■ 抜粋本文:
******************************

ルイガノ旅日記

あちこち出かけた場所で目にとまったもの、
心惹かれたものを紹介しています。
よかったらおつきあい下さい。

マリンワールド 海の中道

2023年01月14日 | お出かけ
休暇村志賀島をチェックアウトし、マリンワールド海の中道へ。
入口で出迎えてくれるイルカは本物そっくり。躍動感あふれるモニュメントです。


私たちが福岡県民になってもうじき15年。近くの志賀島や海の中道海浜公園には、ネモフィラやコスモスの時期に何度も通ったのに、何故かこの水族館に来るのはこれが初めてでした(^^ゞ


椰子の木が並ぶプロムナードの先にあるのは、うみなかラインの渡船場。高速艇マリンライナーが、博多湾の向こう側、ももち浜や福岡タワーがあるシーサイドももち海浜公園からマリンワールドを片道20分で結んでいます。福岡市街と海の中道を船で往来するのも楽しそうですね。


それでは、水族館の中を見ていきましょう。


巣穴の小さなガラス瓶から大きな目を覗かせたスナダコ。ホタテガイの殻が蓋の代わりです。

******************************

■ 記録情報:
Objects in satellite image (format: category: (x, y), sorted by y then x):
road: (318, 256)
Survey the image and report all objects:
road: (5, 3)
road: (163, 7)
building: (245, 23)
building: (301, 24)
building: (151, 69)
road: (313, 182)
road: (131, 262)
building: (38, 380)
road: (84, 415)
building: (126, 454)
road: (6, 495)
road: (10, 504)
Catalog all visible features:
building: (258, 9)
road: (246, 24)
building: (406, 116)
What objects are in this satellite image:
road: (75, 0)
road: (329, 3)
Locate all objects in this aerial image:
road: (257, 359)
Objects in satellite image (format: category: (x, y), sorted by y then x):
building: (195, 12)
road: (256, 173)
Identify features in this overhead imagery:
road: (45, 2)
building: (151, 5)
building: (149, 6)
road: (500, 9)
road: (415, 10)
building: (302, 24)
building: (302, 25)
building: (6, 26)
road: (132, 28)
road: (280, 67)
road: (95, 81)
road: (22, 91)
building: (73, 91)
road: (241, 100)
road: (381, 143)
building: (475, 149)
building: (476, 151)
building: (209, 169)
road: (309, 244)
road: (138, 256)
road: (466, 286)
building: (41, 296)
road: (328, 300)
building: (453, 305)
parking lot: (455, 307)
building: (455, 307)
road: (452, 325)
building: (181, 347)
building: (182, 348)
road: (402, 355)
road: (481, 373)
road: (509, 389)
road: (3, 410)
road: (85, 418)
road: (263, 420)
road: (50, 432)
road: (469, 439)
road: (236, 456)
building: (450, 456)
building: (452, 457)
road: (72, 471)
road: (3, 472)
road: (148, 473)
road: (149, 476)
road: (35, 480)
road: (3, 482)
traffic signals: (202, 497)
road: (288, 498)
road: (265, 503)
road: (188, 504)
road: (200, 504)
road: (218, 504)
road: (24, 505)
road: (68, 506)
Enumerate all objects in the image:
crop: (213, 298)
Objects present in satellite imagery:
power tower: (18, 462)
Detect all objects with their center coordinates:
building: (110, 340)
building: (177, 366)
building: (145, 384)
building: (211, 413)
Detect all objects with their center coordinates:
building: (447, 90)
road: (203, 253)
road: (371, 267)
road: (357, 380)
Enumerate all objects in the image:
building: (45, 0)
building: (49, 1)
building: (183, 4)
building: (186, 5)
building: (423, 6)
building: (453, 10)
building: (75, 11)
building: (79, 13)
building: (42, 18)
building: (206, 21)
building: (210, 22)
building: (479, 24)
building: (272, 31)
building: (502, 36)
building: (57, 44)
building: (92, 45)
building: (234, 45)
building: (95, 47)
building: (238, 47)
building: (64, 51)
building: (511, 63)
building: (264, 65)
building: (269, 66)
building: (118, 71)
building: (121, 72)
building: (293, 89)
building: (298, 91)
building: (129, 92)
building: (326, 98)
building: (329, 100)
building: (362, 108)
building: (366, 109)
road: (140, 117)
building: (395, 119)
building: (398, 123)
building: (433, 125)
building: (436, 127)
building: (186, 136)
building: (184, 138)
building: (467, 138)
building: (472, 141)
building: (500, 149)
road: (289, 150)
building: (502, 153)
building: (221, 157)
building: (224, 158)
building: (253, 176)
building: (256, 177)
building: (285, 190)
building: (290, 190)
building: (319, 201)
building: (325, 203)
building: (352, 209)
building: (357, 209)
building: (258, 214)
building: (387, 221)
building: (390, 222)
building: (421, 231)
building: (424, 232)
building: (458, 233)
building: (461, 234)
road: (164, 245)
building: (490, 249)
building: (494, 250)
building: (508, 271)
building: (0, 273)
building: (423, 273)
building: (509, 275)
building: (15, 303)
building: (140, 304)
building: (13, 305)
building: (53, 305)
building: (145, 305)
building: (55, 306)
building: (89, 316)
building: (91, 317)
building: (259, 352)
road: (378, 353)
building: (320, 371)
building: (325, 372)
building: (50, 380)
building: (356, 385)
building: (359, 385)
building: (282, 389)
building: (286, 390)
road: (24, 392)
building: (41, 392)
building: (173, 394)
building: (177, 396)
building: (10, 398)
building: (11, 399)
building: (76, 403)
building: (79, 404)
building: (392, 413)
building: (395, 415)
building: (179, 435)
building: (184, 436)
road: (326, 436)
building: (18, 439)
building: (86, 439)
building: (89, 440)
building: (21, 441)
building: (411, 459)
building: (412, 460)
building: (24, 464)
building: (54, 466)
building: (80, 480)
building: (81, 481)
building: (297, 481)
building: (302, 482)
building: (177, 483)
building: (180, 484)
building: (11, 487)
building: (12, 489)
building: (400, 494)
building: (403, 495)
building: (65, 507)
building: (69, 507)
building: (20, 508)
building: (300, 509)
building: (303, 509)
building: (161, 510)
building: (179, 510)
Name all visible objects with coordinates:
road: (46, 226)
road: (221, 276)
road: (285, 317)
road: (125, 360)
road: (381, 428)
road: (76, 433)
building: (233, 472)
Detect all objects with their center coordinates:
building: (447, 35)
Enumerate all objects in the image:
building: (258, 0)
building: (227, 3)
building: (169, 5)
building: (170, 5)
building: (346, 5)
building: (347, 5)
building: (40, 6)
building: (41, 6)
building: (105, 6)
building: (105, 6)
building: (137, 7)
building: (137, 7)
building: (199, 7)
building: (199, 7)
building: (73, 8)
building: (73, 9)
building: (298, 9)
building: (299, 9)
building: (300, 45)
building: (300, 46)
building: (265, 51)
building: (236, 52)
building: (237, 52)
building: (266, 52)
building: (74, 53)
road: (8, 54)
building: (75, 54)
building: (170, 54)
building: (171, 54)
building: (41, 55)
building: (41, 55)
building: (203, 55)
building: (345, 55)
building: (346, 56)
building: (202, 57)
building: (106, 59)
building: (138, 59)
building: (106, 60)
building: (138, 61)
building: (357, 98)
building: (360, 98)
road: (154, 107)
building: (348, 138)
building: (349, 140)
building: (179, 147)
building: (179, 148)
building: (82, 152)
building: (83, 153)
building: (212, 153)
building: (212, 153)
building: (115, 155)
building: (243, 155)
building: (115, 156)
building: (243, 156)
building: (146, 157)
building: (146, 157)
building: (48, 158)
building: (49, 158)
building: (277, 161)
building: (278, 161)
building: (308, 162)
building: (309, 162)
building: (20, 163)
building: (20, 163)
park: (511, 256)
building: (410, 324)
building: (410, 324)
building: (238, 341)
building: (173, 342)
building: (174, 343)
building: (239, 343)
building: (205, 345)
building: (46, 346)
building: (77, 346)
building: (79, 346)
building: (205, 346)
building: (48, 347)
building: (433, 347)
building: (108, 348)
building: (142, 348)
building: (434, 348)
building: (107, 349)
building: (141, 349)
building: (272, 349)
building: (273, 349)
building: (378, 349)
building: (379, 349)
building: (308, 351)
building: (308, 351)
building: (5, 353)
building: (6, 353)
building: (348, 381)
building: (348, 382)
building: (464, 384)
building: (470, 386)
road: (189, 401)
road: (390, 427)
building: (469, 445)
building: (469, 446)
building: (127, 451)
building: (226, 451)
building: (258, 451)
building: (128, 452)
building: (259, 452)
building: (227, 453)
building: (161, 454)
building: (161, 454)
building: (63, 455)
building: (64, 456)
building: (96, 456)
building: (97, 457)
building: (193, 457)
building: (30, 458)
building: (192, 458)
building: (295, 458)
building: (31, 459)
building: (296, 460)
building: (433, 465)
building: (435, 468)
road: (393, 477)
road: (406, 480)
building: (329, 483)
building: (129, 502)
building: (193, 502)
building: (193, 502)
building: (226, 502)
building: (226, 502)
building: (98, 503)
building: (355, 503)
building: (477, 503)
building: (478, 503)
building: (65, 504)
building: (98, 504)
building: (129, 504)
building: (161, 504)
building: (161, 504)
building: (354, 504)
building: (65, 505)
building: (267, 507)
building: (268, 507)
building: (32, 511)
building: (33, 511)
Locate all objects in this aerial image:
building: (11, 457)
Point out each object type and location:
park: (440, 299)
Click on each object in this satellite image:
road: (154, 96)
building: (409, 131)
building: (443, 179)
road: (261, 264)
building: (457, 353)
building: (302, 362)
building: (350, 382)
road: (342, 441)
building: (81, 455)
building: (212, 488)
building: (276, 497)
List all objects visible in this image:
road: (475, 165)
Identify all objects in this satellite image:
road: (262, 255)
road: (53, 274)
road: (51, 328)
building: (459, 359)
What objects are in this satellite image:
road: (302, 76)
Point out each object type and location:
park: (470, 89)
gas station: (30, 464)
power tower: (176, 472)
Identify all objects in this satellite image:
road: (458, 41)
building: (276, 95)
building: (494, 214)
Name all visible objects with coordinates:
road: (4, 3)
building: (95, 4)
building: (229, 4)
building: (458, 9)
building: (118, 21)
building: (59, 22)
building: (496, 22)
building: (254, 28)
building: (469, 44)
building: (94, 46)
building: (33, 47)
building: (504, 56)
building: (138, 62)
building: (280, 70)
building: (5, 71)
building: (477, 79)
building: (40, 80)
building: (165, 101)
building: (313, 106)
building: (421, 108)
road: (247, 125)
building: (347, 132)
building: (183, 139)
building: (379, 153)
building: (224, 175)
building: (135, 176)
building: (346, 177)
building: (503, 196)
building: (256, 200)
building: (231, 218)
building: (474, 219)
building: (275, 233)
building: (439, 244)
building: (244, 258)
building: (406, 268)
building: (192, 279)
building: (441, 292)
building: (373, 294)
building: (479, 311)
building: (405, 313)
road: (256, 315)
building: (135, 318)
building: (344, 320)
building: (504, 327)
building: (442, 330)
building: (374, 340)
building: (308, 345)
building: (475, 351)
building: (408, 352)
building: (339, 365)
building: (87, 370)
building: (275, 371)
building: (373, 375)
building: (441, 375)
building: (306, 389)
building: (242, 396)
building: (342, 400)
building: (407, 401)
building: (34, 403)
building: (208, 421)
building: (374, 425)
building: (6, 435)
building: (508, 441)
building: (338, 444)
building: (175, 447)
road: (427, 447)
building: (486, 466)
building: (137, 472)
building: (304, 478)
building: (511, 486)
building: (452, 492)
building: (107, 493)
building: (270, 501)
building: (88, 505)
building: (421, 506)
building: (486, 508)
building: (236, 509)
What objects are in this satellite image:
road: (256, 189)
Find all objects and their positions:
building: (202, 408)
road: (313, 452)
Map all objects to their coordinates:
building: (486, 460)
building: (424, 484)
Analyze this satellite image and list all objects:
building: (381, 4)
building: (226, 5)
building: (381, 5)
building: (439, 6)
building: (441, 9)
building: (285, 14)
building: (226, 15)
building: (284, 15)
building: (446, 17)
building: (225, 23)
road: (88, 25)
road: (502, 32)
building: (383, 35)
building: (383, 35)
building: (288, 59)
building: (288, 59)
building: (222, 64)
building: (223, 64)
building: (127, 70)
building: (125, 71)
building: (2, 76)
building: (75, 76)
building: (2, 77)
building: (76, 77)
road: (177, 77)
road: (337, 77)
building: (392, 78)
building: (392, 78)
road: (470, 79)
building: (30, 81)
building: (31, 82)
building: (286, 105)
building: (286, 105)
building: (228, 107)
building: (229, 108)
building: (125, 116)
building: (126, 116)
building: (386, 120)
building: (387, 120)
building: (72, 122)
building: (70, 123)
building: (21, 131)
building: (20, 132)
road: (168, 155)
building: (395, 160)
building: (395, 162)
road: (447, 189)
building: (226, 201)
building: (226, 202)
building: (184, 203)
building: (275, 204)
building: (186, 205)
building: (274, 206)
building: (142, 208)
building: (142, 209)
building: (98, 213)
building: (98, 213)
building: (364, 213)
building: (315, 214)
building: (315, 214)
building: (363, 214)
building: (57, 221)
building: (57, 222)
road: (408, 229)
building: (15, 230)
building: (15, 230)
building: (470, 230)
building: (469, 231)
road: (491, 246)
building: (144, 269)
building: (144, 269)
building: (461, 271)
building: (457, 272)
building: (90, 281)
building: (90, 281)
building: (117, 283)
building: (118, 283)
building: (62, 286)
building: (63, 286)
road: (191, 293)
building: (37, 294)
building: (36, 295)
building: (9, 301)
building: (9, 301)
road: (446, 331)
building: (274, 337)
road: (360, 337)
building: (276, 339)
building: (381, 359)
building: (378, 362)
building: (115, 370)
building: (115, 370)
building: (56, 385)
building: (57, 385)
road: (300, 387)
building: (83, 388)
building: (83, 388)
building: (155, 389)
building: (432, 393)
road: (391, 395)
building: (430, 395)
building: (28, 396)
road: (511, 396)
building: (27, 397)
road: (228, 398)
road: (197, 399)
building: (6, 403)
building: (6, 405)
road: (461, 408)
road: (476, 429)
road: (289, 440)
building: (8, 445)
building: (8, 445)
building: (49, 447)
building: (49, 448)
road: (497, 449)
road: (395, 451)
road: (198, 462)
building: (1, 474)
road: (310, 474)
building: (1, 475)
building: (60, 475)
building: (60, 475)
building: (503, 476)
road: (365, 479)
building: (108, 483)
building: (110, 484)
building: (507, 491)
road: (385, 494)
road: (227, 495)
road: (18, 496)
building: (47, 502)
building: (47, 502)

******************************

■ 課題一覧:
(1) マリンワールド海の中道を訪れた旅日記によると、高速艇マリンライナーはシーサイドももち海浜公園からマリンワールドまで片道何分で結んでいるか。
(2) マリンワールド海の中道の旅日記を、スナダコを紹介した最後の文の後から書き継げ。

■ 課題ごとの解答:
(1) 片道20分で結んでいる。

(2)
見た目がシダ科の植物に似ているため「ウミシダ」と呼ばれますが、プランクトンなどを餌にする動物で、ヒトデの仲間です。真ん中にある足を動かして移動することもできるのだとか……。


エラが張ったひょうきんな顔、コチの仲間でしょうか。


頭の上にトサカのような突起があるギンポ。愛嬌のある表情でこちらを見つめていました。


ひらひらと舞うように水中を漂うミズクラゲ。


九州の西岸ではよく見られるアマクサクラゲ。毒性が強く他の種類のクラゲを捕らえて食べるのだそうです。


砂から首を伸ばしたり引っ込めたり、動きが珍妙なチンアナゴ。


サンゴに隠れているのは、色鮮やかなシャコの仲間です。


珊瑚の海。


産卵の機会を除いて、一生を海で過ごすウミガメ。(これはタイマイです)


大型の魚が悠々と泳ぐ外洋水槽。


サメ(シロワニ)の飼育数が多く、ゆっくりと自分に向かって泳いでくるように感じられました。


悠然と目の前を通り過ぎるマンタ。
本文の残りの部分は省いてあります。